*WORK TO BE COMPLETED:*
Arrange the lines of the entries below as a numbered list, omitting blank lines. Leave the pictures out of your answer.

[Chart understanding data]

[Start of Attachment]

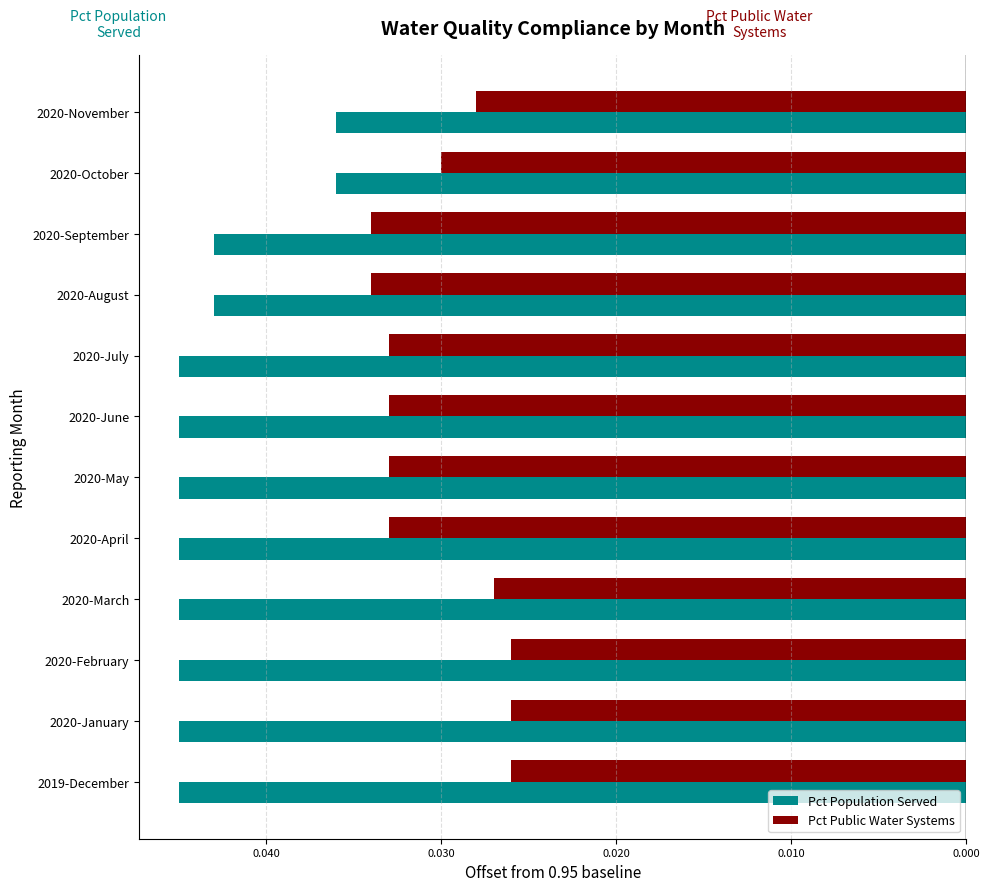

What are all the series names shown in the legend?

Pct Population Served, Pct Public Water Systems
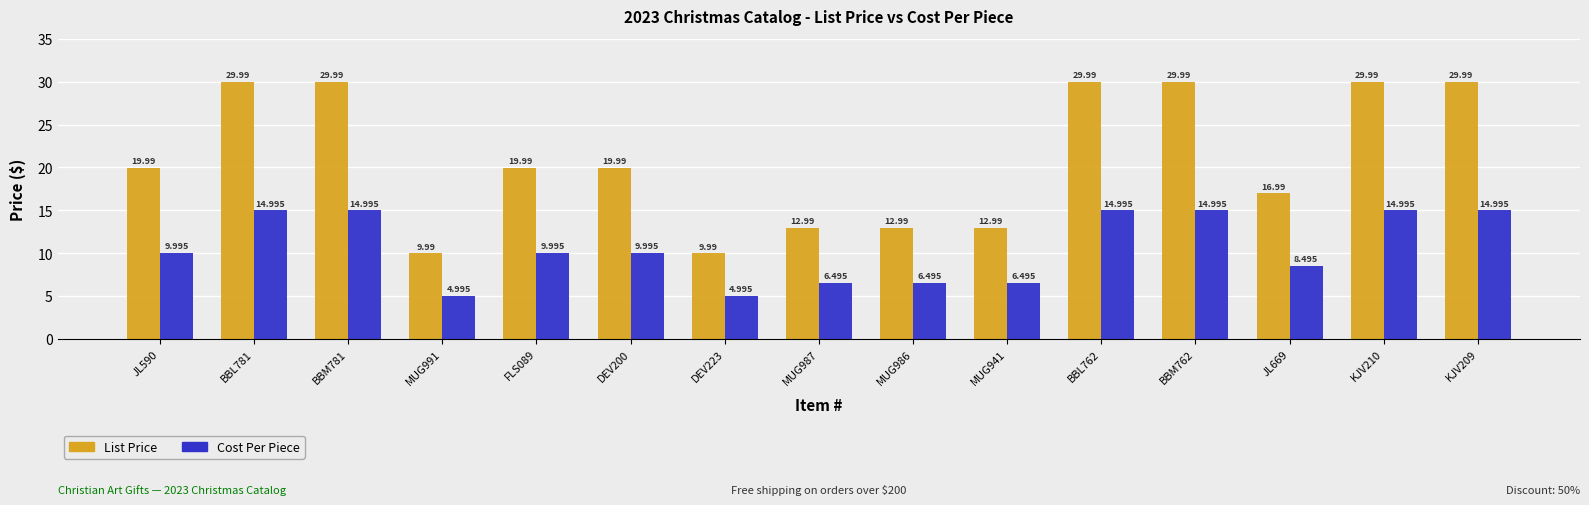

What is the difference between the second highest and second lowest values in the List Price series?

20.0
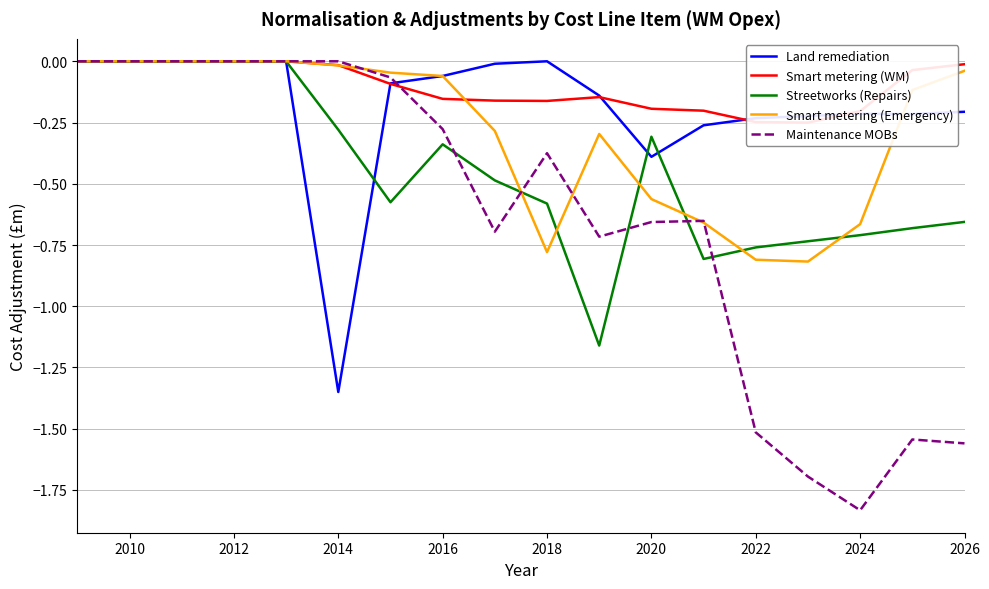

True or false: Streetworks (Repairs) has more than 1 interior local peaks.

True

[End of Attachment]

*RESULT OF THIS TASK:*
1. What are all the series names shown in the legend?
2. Pct Population Served, Pct Public Water Systems
3. What is the difference between the second highest and second lowest values in the List Price series?
4. 20.0
5. True or false: Streetworks (Repairs) has more than 1 interior local peaks.
6. True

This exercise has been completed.